Em resposta ao ativismo de direitos humanos realizado por Pakhshan Azizi dentro da prisão, foram abertos outros dois processos contra ela e, desde o início de julho de 2024, foram-lhe negadas visitas presenciais dos familiares. As visitas que podem ser realizadas são as chamadas “visitas de cabine” (em persa), em que a comunicação verbal é feita por interfone e o contato visual, por uma janela de vidro, o que impede o contato físico com os entes queridos. Em meados de agosto de 2024, de acordo com uma fonte confiável, foi aberto um novo processo contra Pakhshan Azizi por “tumulto na prisão” em relação ao ativismo durante as eleições presidenciais de 2024 no Irã. Em um processo separado, em outubro de 2024, Pakhshan Azizi foi condenada por um tribunal criminal em Teerã a seis meses de prisão por protestar, juntamente com outras mulheres da ala feminina do presídio de Evin, contra o uso intensificado da pena da morte pelas autoridades.

Após os bombardeios israelenses em junho de 2025, foi transferida para a prisão de Shahr-e Rey, em Varamim, conhecida por suas condições cruéis e desumanas.
 
Desde o levante “Woman Life Freedom” [Mulher Vida Liberdade], as autoridades iranianas têm usado a pena de morte como uma ferramenta de opressão, com mais de 800 pessoas executadas até agora somente em 2025, com intuito de aumentar a sensação de medo entre a população e manter o controle do poder. Essa escalada inclui o uso da pena da morte contra minorias étnicas oprimidas, incluindo os baluchis e os curdos. Há pelo menos mais duas mulheres, a dissidente curda Verisheh Moradi e a defensora dos direitos humanos Sharifeh Mohammadi, condenadas à morte, depois de serem condenadas pelos Tribunais Revolucionários por “rebelião armada contra o Estado” (baghi), em processos distintos. Em 2024, as autoridades deram continuidade à onda de execuções, inclusive de manifestantes, dissidentes e minorias étnicas. Foram executadas centenas de pessoas, muitas delas de forma arbitrária após julgamentos injustos conduzidos pelos Tribunais Revolucionários.

A Anistia Internacional manifesta sua posição contrária à aplicação da pena da morte em todos os casos, sem exceção. A pena da morte é uma violação do direito à vida, conforme estabelecido na Declaração Universal dos Direitos Humanos, e constitui a punição mais cruel, desumana e degradante. As minorias étnicas no Irã, incluindo os curdos, enfrentam uma discriminação generalizada, o que dificulta seu acesso à educação, ao emprego, à moradia adequada e a cargos políticos. A pobreza e a marginalização são agravadas pela falta de investimentos nas regiões habitadas por minorias étnicas.

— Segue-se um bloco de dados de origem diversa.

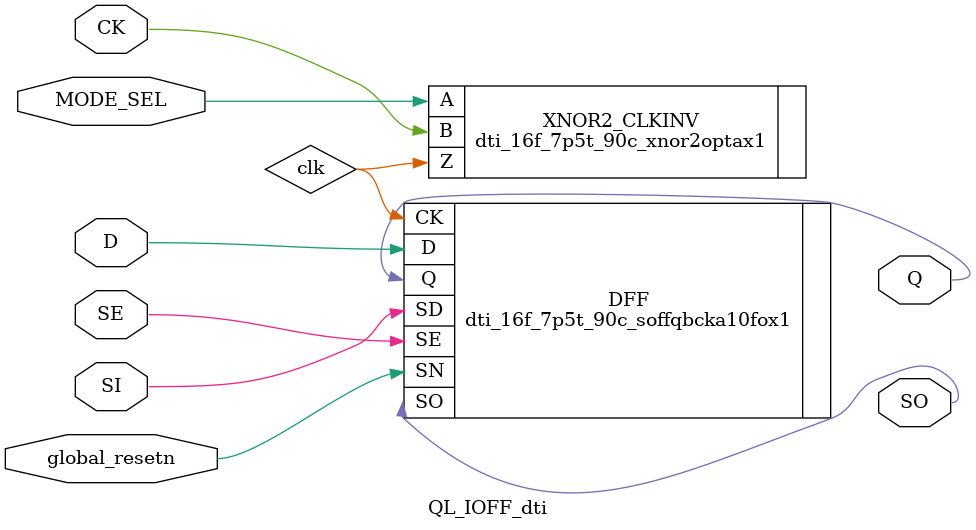
<source format=v>

module QL_IOFF_dti (
  D,
  SI,
  SO,
  SE,
  CK,
  MODE_SEL,
  Q,
  global_resetn
);
  input D;
  input SI;
  output SO;
  input SE;
  input CK;
  input MODE_SEL;
  input global_resetn;
  output Q;

  wire clk;
  //wire resetn_w;

  //dti_16f_7p5t_90c_and2x1 GLOBAL_RESET(.Z(resetn_w), .A(R), .B(global_resetn));

  dti_16f_7p5t_90c_xnor2optax1 XNOR2_CLKINV (
          .A(MODE_SEL),        // MODE_SEL=1, clk = CK
          .B(CK),              // MODE_SEL=0, clk = ~CK
          .Z(clk)
      );

  dti_16f_7p5t_90c_soffqbcka10fox1 DFF(
		.D(D),
		.SD(SI),
		.SO(SO),
		.SE(SE),
		.SN(global_resetn),
		.CK(clk),
		.Q(Q)
	);

endmodule


</source>
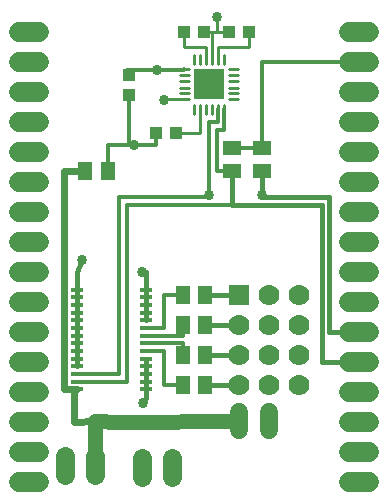
<source format=gtl>
G75*
%MOIN*%
%OFA0B0*%
%FSLAX25Y25*%
%IPPOS*%
%LPD*%
%AMOC8*
5,1,8,0,0,1.08239X$1,22.5*
%
%ADD10R,0.04331X0.03937*%
%ADD11R,0.03937X0.04331*%
%ADD12C,0.01000*%
%ADD13R,0.10300X0.10300*%
%ADD14R,0.03900X0.01200*%
%ADD15R,0.05118X0.05906*%
%ADD16R,0.07000X0.07000*%
%ADD17C,0.07000*%
%ADD18C,0.06600*%
%ADD19R,0.05906X0.05118*%
%ADD20C,0.06337*%
%ADD21C,0.06000*%
%ADD22C,0.02400*%
%ADD23C,0.01600*%
%ADD24C,0.05000*%
%ADD25C,0.03378*%
%ADD26C,0.01200*%
D10*
X0123887Y0190383D03*
X0130580Y0190383D03*
X0133087Y0223933D03*
X0139780Y0223933D03*
X0148087Y0223933D03*
X0154780Y0223933D03*
D11*
X0114683Y0209630D03*
X0114683Y0202937D03*
D12*
X0126433Y0201485D02*
X0133220Y0201485D01*
X0131720Y0201485D02*
X0134720Y0201485D01*
X0134720Y0203482D02*
X0131720Y0203482D01*
X0131720Y0205459D02*
X0134720Y0205459D01*
X0134720Y0207565D02*
X0131720Y0207565D01*
X0131720Y0209552D02*
X0134720Y0209552D01*
X0134720Y0211538D02*
X0131720Y0211538D01*
X0136367Y0213286D02*
X0136367Y0216286D01*
X0138364Y0216286D02*
X0138364Y0213286D01*
X0140341Y0213286D02*
X0140341Y0216286D01*
X0140341Y0214786D02*
X0140341Y0218933D01*
X0133087Y0218933D01*
X0133087Y0223933D01*
X0139780Y0223933D02*
X0148087Y0223933D01*
X0143933Y0223933D01*
X0143933Y0228933D01*
X0142447Y0223933D02*
X0139780Y0223933D01*
X0142447Y0223933D02*
X0142447Y0214786D01*
X0142447Y0216286D02*
X0142447Y0213286D01*
X0144433Y0213286D02*
X0144433Y0216286D01*
X0144433Y0214786D02*
X0144433Y0218933D01*
X0154780Y0218933D01*
X0154780Y0223933D01*
X0146420Y0216286D02*
X0146420Y0213286D01*
X0148068Y0211538D02*
X0151068Y0211538D01*
X0151068Y0209552D02*
X0148068Y0209552D01*
X0148068Y0207565D02*
X0151068Y0207565D01*
X0151068Y0205459D02*
X0148068Y0205459D01*
X0148068Y0203482D02*
X0151068Y0203482D01*
X0151068Y0201485D02*
X0148068Y0201485D01*
X0146420Y0199738D02*
X0146420Y0196738D01*
X0144433Y0196738D02*
X0144433Y0199738D01*
X0142447Y0199738D02*
X0142447Y0196738D01*
X0140341Y0196738D02*
X0140341Y0199738D01*
X0138364Y0199738D02*
X0138364Y0196738D01*
X0138364Y0198238D02*
X0138364Y0190383D01*
X0130580Y0190383D01*
X0136367Y0196738D02*
X0136367Y0199738D01*
D13*
X0141354Y0206472D03*
D14*
X0120420Y0138067D03*
X0120420Y0135508D03*
X0120420Y0132949D03*
X0120420Y0130390D03*
X0120420Y0127831D03*
X0120420Y0125272D03*
X0120420Y0122713D03*
X0120420Y0120154D03*
X0120420Y0117594D03*
X0120420Y0115035D03*
X0120420Y0112476D03*
X0120420Y0109917D03*
X0120420Y0107358D03*
X0120420Y0104799D03*
X0097446Y0104799D03*
X0097446Y0107358D03*
X0097446Y0109917D03*
X0097446Y0112476D03*
X0097446Y0115035D03*
X0097446Y0117594D03*
X0097446Y0120154D03*
X0097446Y0122713D03*
X0097446Y0125272D03*
X0097446Y0127831D03*
X0097446Y0130390D03*
X0097446Y0132949D03*
X0097446Y0135508D03*
X0097446Y0138067D03*
D15*
X0100193Y0177683D03*
X0107673Y0177683D03*
X0132693Y0136433D03*
X0140173Y0136433D03*
X0140173Y0126433D03*
X0132693Y0126433D03*
X0132693Y0116433D03*
X0132693Y0106433D03*
X0140173Y0106433D03*
X0140173Y0116433D03*
D16*
X0151433Y0136433D03*
D17*
X0151433Y0126433D03*
X0151433Y0116433D03*
X0151433Y0106433D03*
X0161433Y0106433D03*
X0161433Y0116433D03*
X0161433Y0126433D03*
X0161433Y0136433D03*
X0171433Y0136433D03*
X0171433Y0126433D03*
X0171433Y0116433D03*
X0171433Y0106433D03*
D18*
X0084733Y0073933D02*
X0078133Y0073933D01*
X0078133Y0083933D02*
X0084733Y0083933D01*
X0084733Y0093933D02*
X0078133Y0093933D01*
X0078133Y0103933D02*
X0084733Y0103933D01*
X0084733Y0113933D02*
X0078133Y0113933D01*
X0078133Y0123933D02*
X0084733Y0123933D01*
X0084733Y0133933D02*
X0078133Y0133933D01*
X0078133Y0143933D02*
X0084733Y0143933D01*
X0084733Y0153933D02*
X0078133Y0153933D01*
X0078133Y0163933D02*
X0084733Y0163933D01*
X0084733Y0173933D02*
X0078133Y0173933D01*
X0078133Y0183933D02*
X0084733Y0183933D01*
X0084733Y0193933D02*
X0078133Y0193933D01*
X0078133Y0203933D02*
X0084733Y0203933D01*
X0084733Y0213933D02*
X0078133Y0213933D01*
X0078133Y0223933D02*
X0084733Y0223933D01*
X0188133Y0223933D02*
X0194733Y0223933D01*
X0194733Y0213933D02*
X0188133Y0213933D01*
X0188133Y0203933D02*
X0194733Y0203933D01*
X0194733Y0193933D02*
X0188133Y0193933D01*
X0188133Y0183933D02*
X0194733Y0183933D01*
X0194733Y0173933D02*
X0188133Y0173933D01*
X0188133Y0163933D02*
X0194733Y0163933D01*
X0194733Y0153933D02*
X0188133Y0153933D01*
X0188133Y0143933D02*
X0194733Y0143933D01*
X0194733Y0133933D02*
X0188133Y0133933D01*
X0188133Y0123933D02*
X0194733Y0123933D01*
X0194733Y0113933D02*
X0188133Y0113933D01*
X0188133Y0103933D02*
X0194733Y0103933D01*
X0194733Y0093933D02*
X0188133Y0093933D01*
X0188133Y0083933D02*
X0194733Y0083933D01*
X0194733Y0073933D02*
X0188133Y0073933D01*
D19*
X0158933Y0177693D03*
X0158933Y0185173D03*
X0148933Y0185173D03*
X0148933Y0177693D03*
D20*
X0129083Y0082102D02*
X0129083Y0075765D01*
X0119083Y0075765D02*
X0119083Y0082102D01*
X0103558Y0082552D02*
X0103558Y0076215D01*
X0093558Y0076215D02*
X0093558Y0082552D01*
D21*
X0151515Y0091228D02*
X0151515Y0097228D01*
X0161515Y0097228D02*
X0161515Y0091228D01*
D22*
X0103483Y0094133D02*
X0096433Y0094108D01*
X0096433Y0102485D01*
X0096433Y0104871D01*
X0097446Y0104799D02*
X0092996Y0104799D01*
X0092996Y0177683D01*
X0100193Y0177683D01*
D23*
X0098933Y0147870D02*
X0097446Y0143933D01*
X0097446Y0138067D01*
X0097446Y0135508D01*
X0097446Y0132949D01*
X0097446Y0130390D01*
X0097446Y0127831D01*
X0097446Y0125272D01*
X0097446Y0122713D01*
X0097446Y0120154D01*
X0097446Y0117594D01*
X0097446Y0115035D01*
X0097446Y0112476D01*
X0097446Y0104799D02*
X0096433Y0104799D01*
X0096433Y0102485D01*
X0119558Y0100183D02*
X0120420Y0101821D01*
X0120420Y0104799D01*
X0120420Y0107358D01*
X0120420Y0109917D01*
X0120420Y0112476D01*
X0120420Y0115035D01*
X0120420Y0127831D02*
X0120420Y0130390D01*
X0120420Y0132949D01*
X0120420Y0135508D01*
X0120420Y0138067D01*
X0120420Y0143933D01*
X0118933Y0143933D01*
X0140173Y0136433D02*
X0151433Y0136433D01*
X0151433Y0126433D02*
X0140173Y0126433D01*
X0140173Y0116433D02*
X0151433Y0116433D01*
X0151433Y0106433D02*
X0140173Y0106433D01*
X0178933Y0113933D02*
X0191433Y0113933D01*
X0191433Y0123933D02*
X0181433Y0123933D01*
X0181433Y0168933D01*
X0158933Y0168933D01*
X0158933Y0169481D01*
X0158933Y0177693D01*
X0148933Y0177693D02*
X0148933Y0166433D01*
X0178933Y0166433D01*
X0178933Y0113933D01*
D24*
X0151515Y0094228D02*
X0111433Y0093978D01*
X0103483Y0094133D01*
X0103558Y0079383D01*
D25*
X0119558Y0100183D03*
X0118933Y0143933D03*
X0098933Y0147870D03*
X0116433Y0186433D03*
X0126433Y0201433D03*
X0123933Y0211433D03*
X0143933Y0228933D03*
X0141433Y0169481D03*
X0158933Y0169481D03*
D26*
X0148933Y0166433D02*
X0113933Y0166433D01*
X0113933Y0107358D01*
X0097446Y0107358D01*
X0097446Y0109917D02*
X0111433Y0109917D01*
X0111433Y0168933D01*
X0141433Y0168933D01*
X0141433Y0169481D01*
X0141433Y0193933D01*
X0144433Y0193933D01*
X0144433Y0198238D01*
X0146420Y0198238D02*
X0146420Y0191433D01*
X0143933Y0191433D01*
X0143933Y0177693D01*
X0148933Y0177693D01*
X0148933Y0185173D02*
X0158933Y0185173D01*
X0158933Y0213933D01*
X0191433Y0213933D01*
X0133220Y0211538D02*
X0133133Y0211452D01*
X0130933Y0211452D01*
X0130914Y0211433D01*
X0123933Y0211433D01*
X0113933Y0211433D01*
X0113933Y0209630D01*
X0114683Y0209630D01*
X0114683Y0202937D02*
X0114683Y0186433D01*
X0116433Y0186433D01*
X0123887Y0186433D01*
X0123887Y0190383D01*
X0116433Y0186433D02*
X0107673Y0186433D01*
X0107673Y0177683D01*
X0126433Y0201433D02*
X0126433Y0201485D01*
X0126433Y0136433D02*
X0132693Y0136433D01*
X0126433Y0136433D02*
X0126433Y0125272D01*
X0120420Y0125272D01*
X0120420Y0122713D02*
X0132693Y0122713D01*
X0132693Y0126433D01*
X0132693Y0120154D02*
X0132693Y0116433D01*
X0132693Y0120154D02*
X0120420Y0120154D01*
X0120420Y0117594D02*
X0126433Y0117594D01*
X0126433Y0106433D01*
X0132693Y0106433D01*
M02*

</source>
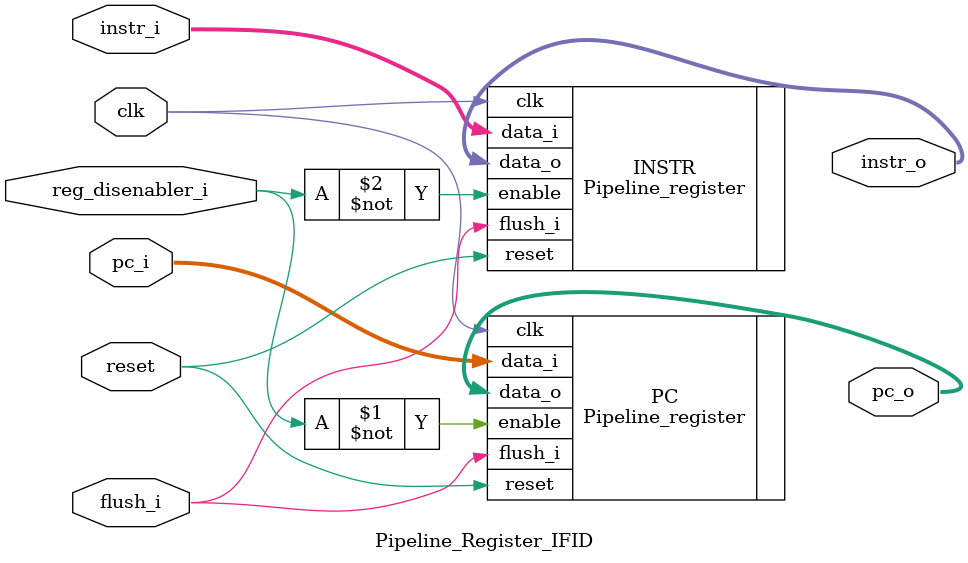
<source format=v>
module Pipeline_Register_IFID
#
(
	parameter MEMORY_DEPTH = 32,
	parameter FLUSH_ENABLE = 0
)
(

	input  clk,
	input  reset,
	input  reg_disenabler_i,
	input  flush_i,
	input	 [31:0]  pc_i,
	input  [31:0]  instr_i,
	
	output [31:0] 	pc_o,
	output [31:0] 	instr_o

);

Pipeline_register
#(
	.FLUSH_ENABLE(FLUSH_ENABLE)
)
PC
(
	.clk(clk),
	.reset(reset),
	.flush_i(flush_i),
	.enable(~reg_disenabler_i),
	.data_i(pc_i),
	.data_o(pc_o)
);

Pipeline_register
#(
	.FLUSH_ENABLE(FLUSH_ENABLE)
)
INSTR
(
	.clk(clk),
	.reset(reset),
	.flush_i(flush_i),
	.enable(~reg_disenabler_i),
	.data_i(instr_i),
	.data_o(instr_o)
);


endmodule

</source>
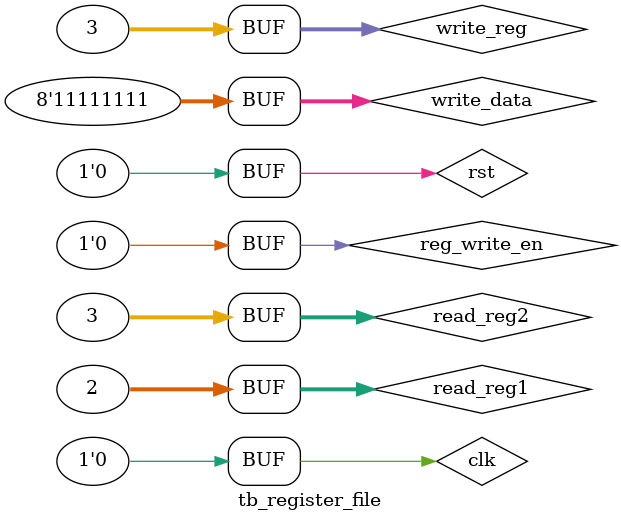
<source format=sv>
`include "defines.sv"

module tb_register_file();
	
	logic clk = 1'b0, rst = 1'b0, reg_write_en = 1'b0;
	int read_reg1, read_reg2, write_reg;
	logic [7:0] write_data , read_data1, read_data2;
	
	register_file uut(
	clk, rst, write_reg, write_data,
	reg_write_en, read_reg1, read_reg2,
	read_data1, read_data2
	);

	initial repeat (100) #200 clk = ~clk;
	
	initial begin
		#400
			rst = 1'b1; 
		#200
			reg_write_en = 1'b1;
			rst = 1'b0;
			write_data = 8'b10101010;
			write_reg = 2;
		
		#800
			reg_write_en = 1'b0;
		#400
			write_reg = 3;
			write_data = 8'b11111111;
			reg_write_en = 1'b1;			
		#800
			reg_write_en = 1'b0;
		#400
			read_reg1 = 2;
		#800
			read_reg2 = 3;
		
	end

endmodule


</source>
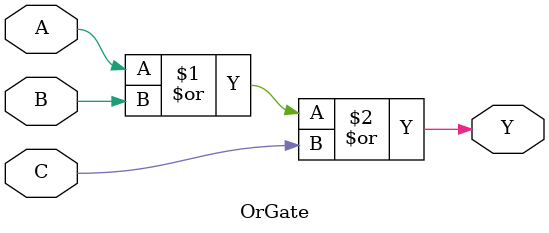
<source format=sv>
module OrGate (
	input logic A,
	input logic B,
	input logic C,
	output logic Y
);

	assign Y = A | B | C;
	
endmodule

</source>
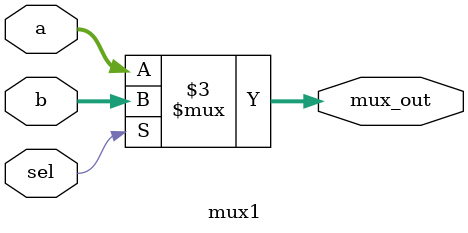
<source format=v>
`timescale 1ns / 1ps
module mux1(
    input [3:0]a,b,
    input sel,
    output reg [3:0]mux_out 
       );
       
    always@(*)
    begin
        if(sel)
            mux_out<=b;
        else mux_out<=a;   
        end   
endmodule

</source>
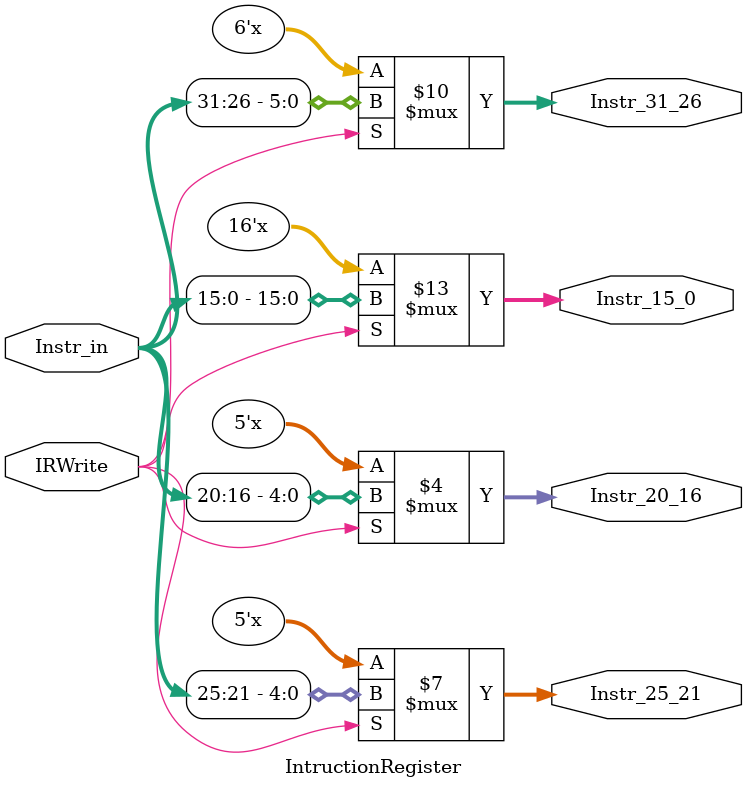
<source format=v>
module IntructionRegister(Instr_in,Instr_31_26,Instr_25_21,Instr_20_16,Instr_15_0,IRWrite);

	input IRWrite;
	input [31:0] Instr_in;
	
	output reg [15:0] Instr_15_0;
	output reg [5:0] Instr_31_26;
	output reg [4:0] Instr_25_21;
	output reg [4:0] Instr_20_16;
	
	always @ ( Instr_in or IRWrite)
	begin
	if(IRWrite==1'b1)
	begin
	Instr_15_0=Instr_in[15:0];
	Instr_31_26=Instr_in[31:26];
	Instr_25_21=Instr_in[25:21];
	Instr_20_16=Instr_in[20:16];
	end
	end

endmodule

</source>
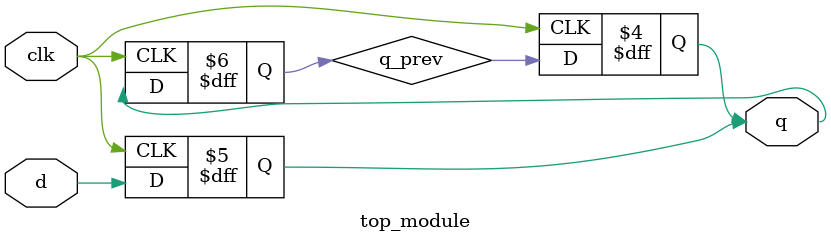
<source format=sv>
module top_module(
    input clk,
    input d,
    output reg q);
    
    reg q_prev;

    always @(posedge clk) begin
        if (clk) begin
            q <= d;
            q_prev <= q;
        end
        else begin
            q_prev <= q;
        end
    end

    always @(negedge clk) begin
        if (~clk) begin
            q <= q_prev;
        end
    end

endmodule

</source>
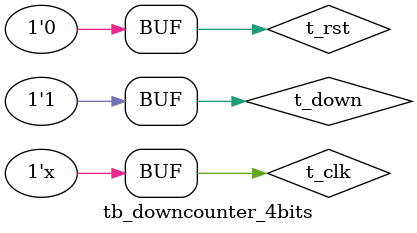
<source format=v>
module tb_downcounter_4bits;

reg t_clk;
reg t_rst;
reg t_down;
wire [3:0] t_q;


downcounter_4bits t_downcounter_4bits
(
	.clk(t_clk),
	.rst(t_rst),
	.down(t_down),
	.q(t_q)
);


initial
begin
	t_clk = 1'b1;
	t_rst = 1'b1;
	t_down = 1'b0;
end

always
begin
	#3 t_clk = ~t_clk;
end

initial
begin
	#3  t_rst = 1'b0; t_down = 1'b1;
	#30 t_down = 1'b0;
	#9  t_down = 1'b1;
	#9  t_rst = 1'b1;
	#3  t_rst = 1'b0;
	#66 t_rst = 1'b1;
	#3  t_rst = 1'b0;
end

endmodule
</source>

Em 2024, as forças de segurança mataram e feriram, com impunidade, dezenas de mensageiros curdos (kulbars) desarmados na fronteira entre as regiões do Curdistão no Irã e no Iraque. Ademais, foi documentada diversas vezes pela Anistia Internacional a prática das autoridades iranianas de selecionar como alvos de prisão e detenção arbitrárias os indivíduos da minoria étnica curda do Irã, citando como justificativa seu apoio real ou percebido aos partidos curdos ou sua participação dos mesmos, sem fornecer provas adequadas de envolvimento direto ou indireto em crimes reconhecidos internacionalmente.